- [WHAT YOU ARE ASKED TO DO]: From the post on pruning the Laravel failed jobs table, extract the passage running from "Since we migrated" up to and including "growing the fastest.", copied verbatim.

- [TEXT PROVIDED]:
********************
I'm a developer & content creator, based in Ghent

Don’t forget to prune your Laravel failed jobs table

Since we migrated to RDS, I've rolled out a disaster recovery strategy that involves creating daily offsite backups using spatie/laravel-backup (in addition to the point-in-time recovery from AWS). I have a reminder in my calendar once every 3 months to check if the backup is healthy by restoring it on my machine locally.

As the reminder popped up on my laptop this week, I downloaded the backup, but immediately noticed the backup size was around 90gb which is a massive jump from the 75GB back in april, which I migrated to RDS. We've grown a lot in customers and order volume since, which kinda explains the growth, but I wanted to investigate which tables were growing the fastest.

Checking the table size

Using the following query, you can quickly see the table sizes in a given database:

SELECT 
    table_name,
    ROUND((data_length + index_length) / 1024 / 1024, 2) AS total_mb
FROM information_schema.tables
WHERE table_schema = 'YOUR_DB'
ORDER BY total_mb DESC;

Query to check table sizes in a given db

Depending on the size of your tables, the query should run pretty fast and output something like this:

table_name total_mb
up_failed_jobs 19132.28
up_pos_tickets 17713.22
up_webshop_orders 16531.78
... ...
********************
- [STORED DATA]:
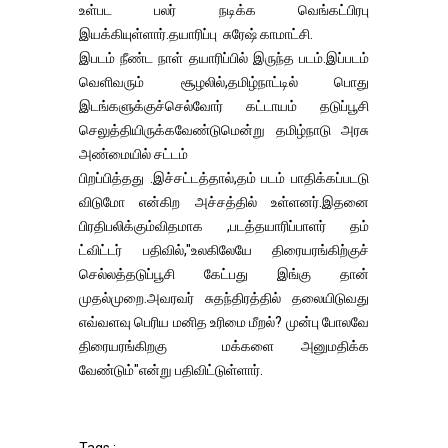
உள்பட பலர் நடிக்க வெங்கட்பிரபு
இயக்கியுள்ளார்.தயாரிப்பு சுரேஷ் காமாட்சி.
இபடம் நீண்ட நாள் தயாரிப்பில் இருந்த படம்.இப்படம்
வெளிவரும் சூழலில்,தமிழ்நாட்டில் பொது
இடங்களுக்குச்செல்வோர் கட்டாயம் தடுப்பூசி
செலுத்தியிருக்கவேண்டுமென்று தமிழ்நாடு அரசு
அண்மையில் சட்டம்
பிறப்பித்தது .இச்சட்டத்தால்,தம் படம் பாதிக்கப்படடு
விடுமோ என்கிற அச்சத்தில் உள்ளனர்.இதனை
பிரதிபலிக்கும்விதமாக ,படத்தயாரிப்பாளர் தம்
ட்விட்டர் பதிவில்,"உலகிலேயே திரையரங்கிற்குச்
செல்லத்தடுப்பூசி கேட்பது இங்கு தான்
முதல்முறை.அவரவர் சுதந்திரத்தில் தலையிடுவது
எவ்வளவு பெரிய மனித உரிமை மீறல்? முன்பு போலவே
திரையரங்கிறகு மக்களை அனுமதிக்க
வேண்டும்"என்று பதிவிட்டுள்ளார்.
********************
- [SOLUTION FOR THIS TASK]:
Since we migrated to RDS, I've rolled out a disaster recovery strategy that involves creating daily offsite backups using spatie/laravel-backup (in addition to the point-in-time recovery from AWS). I have a reminder in my calendar once every 3 months to check if the backup is healthy by restoring it on my machine locally.

As the reminder popped up on my laptop this week, I downloaded the backup, but immediately noticed the backup size was around 90gb which is a massive jump from the 75GB back in april, which I migrated to RDS. We've grown a lot in customers and order volume since, which kinda explains the growth, but I wanted to investigate which tables were growing the fastest.